Following the Supreme Court’s decision, abortion laws are now up to the state. In South Carolina, if you’re more than six weeks pregnant, abortion is illegal with few exceptions. This raises concerns for women who are victims of sexual assault.

“Sexual assault victims have always faced difficulties in South Carolina,” said Vicki Ringer, Director of Public Affairs for Planned Parenthood South Atlantic.

With the reversal of Roe v. Wade comes a lot of “what ifs?” Like “what if the woman is a victim of sex trafficking or sexual assault?”

“They will probably be subjected to more violence, because they are no longer making money for their captors,” Ringer said.

According to the South Carolina Coalition Against Domestic Violence and Sexual Assault (SCCADVASA), a little more than 42% of women experience intimate partner violence. They said abortions are often linked to it.

“The very nature of the violence itself may result in an unwanted pregnancy. That unwanted pregnancy, again, may escalate the violence within the relationship with an intimate partner or a trafficker,” said Tricia Ravenhorst, SCCADVASA General Counsel and Director of Systems Advocacy.

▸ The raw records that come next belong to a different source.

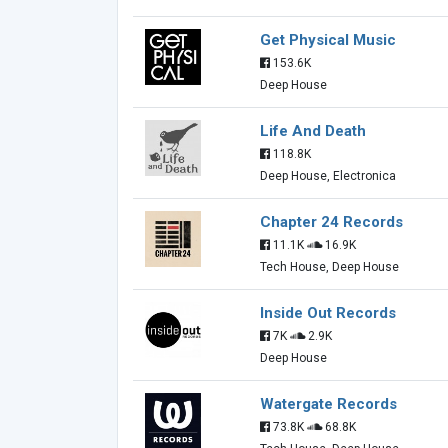
Get Physical Music
153.6K
Deep House
Life And Death
118.8K
Deep House, Electronica
Chapter 24 Records
11.1K
16.9K
Tech House, Deep House
Inside Out Records
7K
2.9K
Deep House
Watergate Records
73.8K
68.8K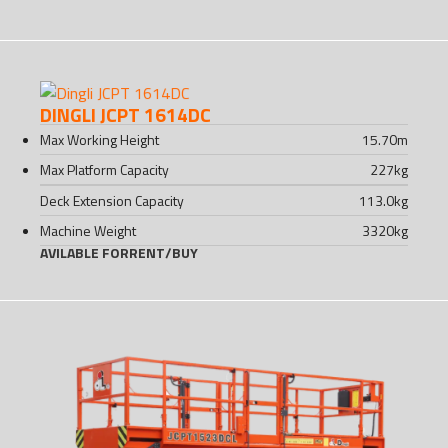
DINGLI JCPT 1614DC
Max Working Height
15.70
m
Max Platform Capacity
227
kg
Deck Extension Capacity
113.0
kg
Machine Weight
3320
kg
AVILABLE FOR
RENT
/
BUY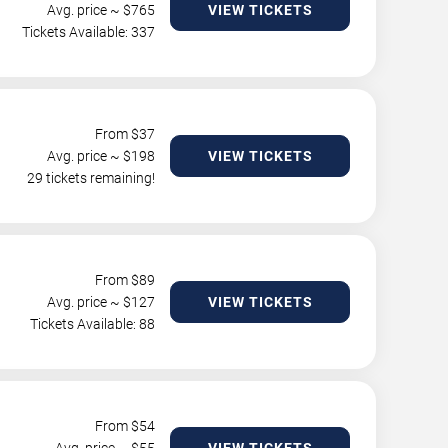
Avg. price ~ $
765
VIEW TICKETS
Tickets Available: 337
From $
37
Avg. price ~ $
198
VIEW TICKETS
29 tickets remaining!
From $
89
Avg. price ~ $
127
VIEW TICKETS
Tickets Available: 88
From $
54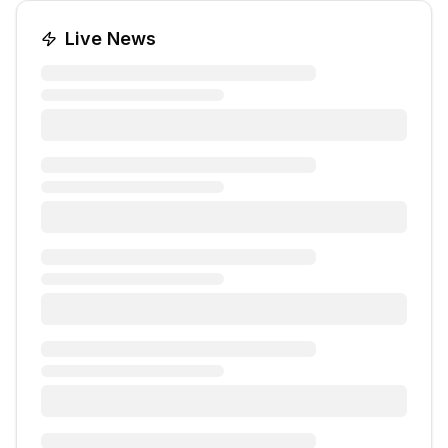
Live News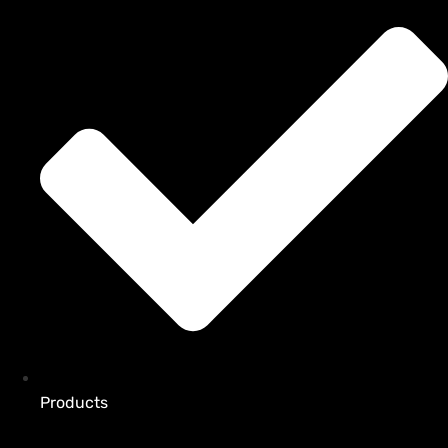
Products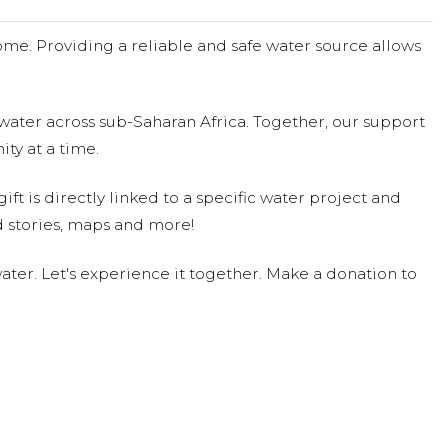
4
me. Providing a reliable and safe water source allows
4
water across sub-Saharan Africa. Together, our support
ty at a time.
ift is directly linked to a specific water project and
 stories, maps and more!
ter. Let's experience it together. Make a donation to
/24
8/24
e! Who could resist that adorable face!
ed $262.00 on 09/17/24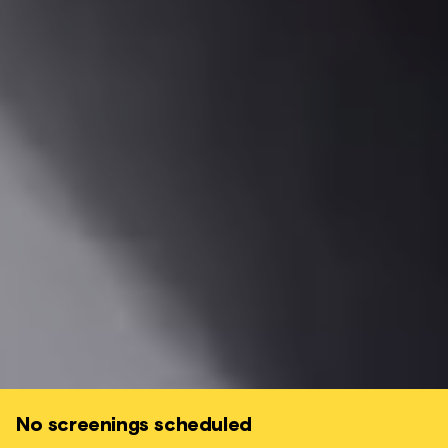
No screenings scheduled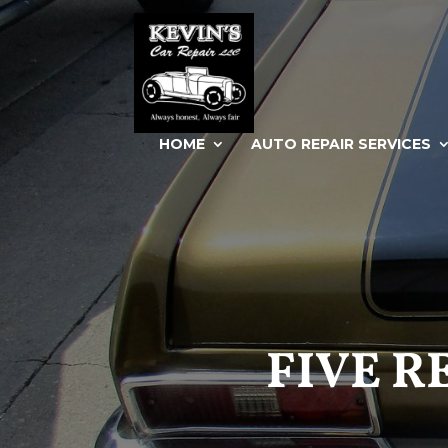
HOME
AUTO REPAIR SERVICES
FIVE R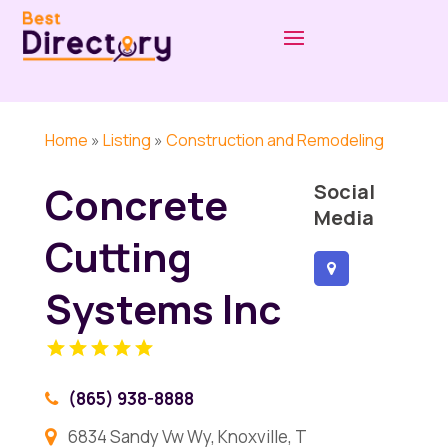
Home
»
Listing
»
Construction and Remodeling
Concrete
Social
Media
Cutting
Systems Inc
(865) 938-8888
6834 Sandy Vw Wy, Knoxville, T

With the overturn of Roe v. Wade, now women may have to travel to another state to get an abortion –something sexual assault victims may have trouble doing.

“Their ability to get away from their abusive partner or their abuser or their family or their trafficker is very, very, very limited,” Ravenhorst said.

“A lot of the times in any of those violent partner situations, domestic violence, they’re controlling your money as well. So they’re watching your every move, how are you going to escape that,” said Ashley Lidow, Director of Policy and Government Relations for the Women’s Rights and Empowerment Network (WREN).

In South Carolina, the Fetal Heartbeat Protection from Abortion Act bans abortions after a fetal heartbeat is detected, but allows for exceptions for rape or incest. This raises concerns because it has to be reported to law enforcement.

“That mandatory reporting trigger, I think, will start to reduce the likelihood that a trafficker or an abusive partner will allow that victim to come in and seek healthcare services,” Ravenhorst said.

According to Ravenhorst, they see a lot of sexual assault and sex trafficking cases in Myrtle Beach. Horry County ranks first in the state for most reported cases.